Avec son superbe Siegfried ou L’or maudit des dieux, Daniel Mativat comble un vide. On connaît trop peu, en effet, cet immense personnage que se disputent avant de le partager presque toutes les cultures du nord de l’Europe. Sans doute pourrait-il également être revendiqué par d’autres peuples tant sont nombreux les liens qui apparentent, par exemple, Siegfried et le monde d’Homère. Comme Achille, Siegfried conserve un point faible. Comme Ulysse, il est le seul à pouvoir utiliser son arme favorite. Comme chez Homère, les dieux se mêlent des affaires des humains et ne s’inclinent que devant l’implacable destin. Narrateur alerte et fidèle, Mativat garde au héros ses dimensions, son côté belliqueux, sa conception de l’honneur, tout comme il met en évidence les différences qui, depuis les temps immémoriaux, séparaient le nord de l’Europe du royaume des Goths. On peut parier que l’épopée séduira la jeune génération comme elle a enchanté les précédentes.

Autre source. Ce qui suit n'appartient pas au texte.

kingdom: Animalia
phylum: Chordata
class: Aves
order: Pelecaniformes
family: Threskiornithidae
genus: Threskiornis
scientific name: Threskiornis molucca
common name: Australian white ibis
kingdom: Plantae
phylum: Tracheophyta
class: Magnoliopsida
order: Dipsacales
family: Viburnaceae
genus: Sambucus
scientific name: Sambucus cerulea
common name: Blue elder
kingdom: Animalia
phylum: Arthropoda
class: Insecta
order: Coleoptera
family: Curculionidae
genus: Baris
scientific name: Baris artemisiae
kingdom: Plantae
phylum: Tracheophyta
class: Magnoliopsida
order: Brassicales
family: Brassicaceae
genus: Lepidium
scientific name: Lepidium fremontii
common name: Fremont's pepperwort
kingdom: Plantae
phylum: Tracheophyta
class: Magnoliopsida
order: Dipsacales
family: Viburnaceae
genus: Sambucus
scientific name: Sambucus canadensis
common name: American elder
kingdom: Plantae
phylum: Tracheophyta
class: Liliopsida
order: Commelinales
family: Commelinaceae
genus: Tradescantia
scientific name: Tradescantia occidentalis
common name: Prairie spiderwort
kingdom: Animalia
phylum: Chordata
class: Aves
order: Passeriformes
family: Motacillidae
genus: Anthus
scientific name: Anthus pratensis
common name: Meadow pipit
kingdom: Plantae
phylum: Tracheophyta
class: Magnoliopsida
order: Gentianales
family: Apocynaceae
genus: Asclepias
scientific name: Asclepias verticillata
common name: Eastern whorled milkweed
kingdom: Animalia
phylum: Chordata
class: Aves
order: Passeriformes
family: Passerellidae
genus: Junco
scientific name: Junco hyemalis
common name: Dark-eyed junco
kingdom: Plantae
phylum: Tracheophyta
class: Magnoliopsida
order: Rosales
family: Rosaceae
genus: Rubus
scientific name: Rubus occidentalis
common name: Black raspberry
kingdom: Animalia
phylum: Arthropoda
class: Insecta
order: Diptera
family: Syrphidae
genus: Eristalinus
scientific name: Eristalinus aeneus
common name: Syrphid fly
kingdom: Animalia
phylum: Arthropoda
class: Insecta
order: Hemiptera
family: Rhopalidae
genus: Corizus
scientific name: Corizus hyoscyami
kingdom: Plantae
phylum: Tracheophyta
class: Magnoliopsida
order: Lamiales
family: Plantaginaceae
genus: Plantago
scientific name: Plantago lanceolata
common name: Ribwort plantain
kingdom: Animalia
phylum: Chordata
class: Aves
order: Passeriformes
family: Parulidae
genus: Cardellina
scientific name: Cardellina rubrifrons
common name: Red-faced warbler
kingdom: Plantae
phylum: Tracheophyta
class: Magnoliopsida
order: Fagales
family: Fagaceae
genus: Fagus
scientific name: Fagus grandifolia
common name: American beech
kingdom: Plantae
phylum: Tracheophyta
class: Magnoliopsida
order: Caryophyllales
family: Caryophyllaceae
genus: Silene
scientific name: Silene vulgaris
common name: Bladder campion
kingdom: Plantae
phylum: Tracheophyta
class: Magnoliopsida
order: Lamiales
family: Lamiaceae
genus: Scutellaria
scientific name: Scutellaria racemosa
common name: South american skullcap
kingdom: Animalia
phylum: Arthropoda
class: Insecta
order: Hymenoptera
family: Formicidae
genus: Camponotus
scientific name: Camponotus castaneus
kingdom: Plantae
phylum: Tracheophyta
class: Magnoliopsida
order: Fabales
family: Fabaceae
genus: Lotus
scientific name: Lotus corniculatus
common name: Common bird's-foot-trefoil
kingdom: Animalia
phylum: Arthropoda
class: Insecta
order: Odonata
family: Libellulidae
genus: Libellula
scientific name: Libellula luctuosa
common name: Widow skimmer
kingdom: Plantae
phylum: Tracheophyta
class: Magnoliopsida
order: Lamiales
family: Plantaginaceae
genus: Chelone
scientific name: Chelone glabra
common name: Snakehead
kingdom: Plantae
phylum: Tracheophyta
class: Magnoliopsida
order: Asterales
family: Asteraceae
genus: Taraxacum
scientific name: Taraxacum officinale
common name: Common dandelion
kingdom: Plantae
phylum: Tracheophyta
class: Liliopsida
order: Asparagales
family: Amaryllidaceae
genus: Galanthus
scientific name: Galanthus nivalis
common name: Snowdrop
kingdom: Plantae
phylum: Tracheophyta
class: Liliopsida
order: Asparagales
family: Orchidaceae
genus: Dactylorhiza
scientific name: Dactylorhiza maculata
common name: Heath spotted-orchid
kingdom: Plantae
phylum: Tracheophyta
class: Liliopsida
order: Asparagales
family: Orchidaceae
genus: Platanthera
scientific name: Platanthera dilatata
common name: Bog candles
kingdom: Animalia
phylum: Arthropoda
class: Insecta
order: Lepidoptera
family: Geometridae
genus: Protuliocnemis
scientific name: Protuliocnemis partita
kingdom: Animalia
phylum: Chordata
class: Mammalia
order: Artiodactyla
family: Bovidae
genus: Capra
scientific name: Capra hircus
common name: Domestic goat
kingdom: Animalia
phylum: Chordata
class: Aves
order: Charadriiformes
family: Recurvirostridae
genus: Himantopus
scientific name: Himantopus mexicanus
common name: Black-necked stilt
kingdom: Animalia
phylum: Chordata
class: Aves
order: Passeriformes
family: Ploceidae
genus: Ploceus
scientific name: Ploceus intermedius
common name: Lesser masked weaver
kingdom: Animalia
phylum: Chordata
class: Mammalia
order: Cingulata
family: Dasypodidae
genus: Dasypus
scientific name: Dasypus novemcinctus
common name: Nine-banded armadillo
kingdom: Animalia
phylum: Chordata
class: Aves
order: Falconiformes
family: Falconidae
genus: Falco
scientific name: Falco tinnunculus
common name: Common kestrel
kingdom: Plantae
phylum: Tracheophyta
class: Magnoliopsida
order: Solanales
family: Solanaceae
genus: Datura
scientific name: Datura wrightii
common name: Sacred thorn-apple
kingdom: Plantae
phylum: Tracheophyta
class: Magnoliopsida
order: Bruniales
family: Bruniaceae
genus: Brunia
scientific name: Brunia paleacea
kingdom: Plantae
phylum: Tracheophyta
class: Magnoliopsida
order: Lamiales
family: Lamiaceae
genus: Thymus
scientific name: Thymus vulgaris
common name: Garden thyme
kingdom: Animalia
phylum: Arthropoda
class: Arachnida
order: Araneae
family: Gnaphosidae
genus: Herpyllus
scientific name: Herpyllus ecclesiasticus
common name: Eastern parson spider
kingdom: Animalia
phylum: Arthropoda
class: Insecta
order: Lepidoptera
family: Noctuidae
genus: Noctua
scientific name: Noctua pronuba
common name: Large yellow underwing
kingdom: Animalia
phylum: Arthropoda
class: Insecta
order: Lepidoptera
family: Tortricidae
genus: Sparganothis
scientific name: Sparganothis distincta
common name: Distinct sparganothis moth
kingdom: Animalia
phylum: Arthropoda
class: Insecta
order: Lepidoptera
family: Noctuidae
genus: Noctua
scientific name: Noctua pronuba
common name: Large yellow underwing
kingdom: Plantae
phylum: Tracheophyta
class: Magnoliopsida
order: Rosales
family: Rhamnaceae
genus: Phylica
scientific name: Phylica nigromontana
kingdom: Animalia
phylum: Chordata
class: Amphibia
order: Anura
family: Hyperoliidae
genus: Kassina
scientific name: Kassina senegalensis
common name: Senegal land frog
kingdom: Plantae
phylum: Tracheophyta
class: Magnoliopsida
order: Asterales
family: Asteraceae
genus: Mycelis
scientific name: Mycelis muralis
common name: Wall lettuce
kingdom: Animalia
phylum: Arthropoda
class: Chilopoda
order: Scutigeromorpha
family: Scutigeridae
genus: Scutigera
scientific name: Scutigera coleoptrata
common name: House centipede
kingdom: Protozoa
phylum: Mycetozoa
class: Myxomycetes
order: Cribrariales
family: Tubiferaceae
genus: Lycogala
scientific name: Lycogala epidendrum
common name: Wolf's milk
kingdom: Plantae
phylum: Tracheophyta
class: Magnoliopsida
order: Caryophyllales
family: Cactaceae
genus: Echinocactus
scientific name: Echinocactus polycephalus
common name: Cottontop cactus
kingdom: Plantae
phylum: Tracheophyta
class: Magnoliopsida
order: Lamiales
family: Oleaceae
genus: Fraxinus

Daniel Mativat, Siegfried ou L’or maudit des dieux, Éditions Pierre Tisseyre, Saint-Laurent, 2000, 272 p. ; 11,95 $.
Terminons sur l’incontournable Harry Potter. Le succès des titres précédents est si total que les nouvelles aventures du jeune étudiant en sorcellerie sont évidemment promises à un engouement comparable. J’avoue pourtant ma tiédeur face au phénomène Potter. Le récit coule sans heurt, certes, et les rebondissements se succèdent sans grand essoufflement de l’écriture, mais la fusion est si imprévisible et si peu cohérente entre le réel et l’univers de la magie qu’on ne peut compter, d’une couverture à l’autre, sur une psychologie à peu près stable. On présente le jeune Harry comme un concurrent d’une parfaite droiture, mais il finit par tricher autant que les autres et il ne devra ses succès qu’aux aides extérieures sur lesquelles il n’est pas censé compter. Comme, d’autre part, la magie intervient parfois bien avant que les ressources humaines soient épuisées, on a le sentiment de circuler dans un récit d’où le raisonnement est banni. Un peu comme dans ces livres « dont vous êtes le héros », l’intrigue invite à choisir entre la gauche et la droite, entre l’effort humain et le recours magique, mais ne fait reposer la décision sur aucune rationalité. La vie de Harry Potter ressemble ainsi à une saga interminable où le hasard se substitue à la vraie fantaisie. Mais tant de millions de jeunes lecteurs peuvent-ils avoir tort… ?
J.K. Rowling, trad. de Jean-François Ménard, Harry Potter et la Coupe de Feu, Gallimard, Paris, 2000, 655 p. ; 29,95 $.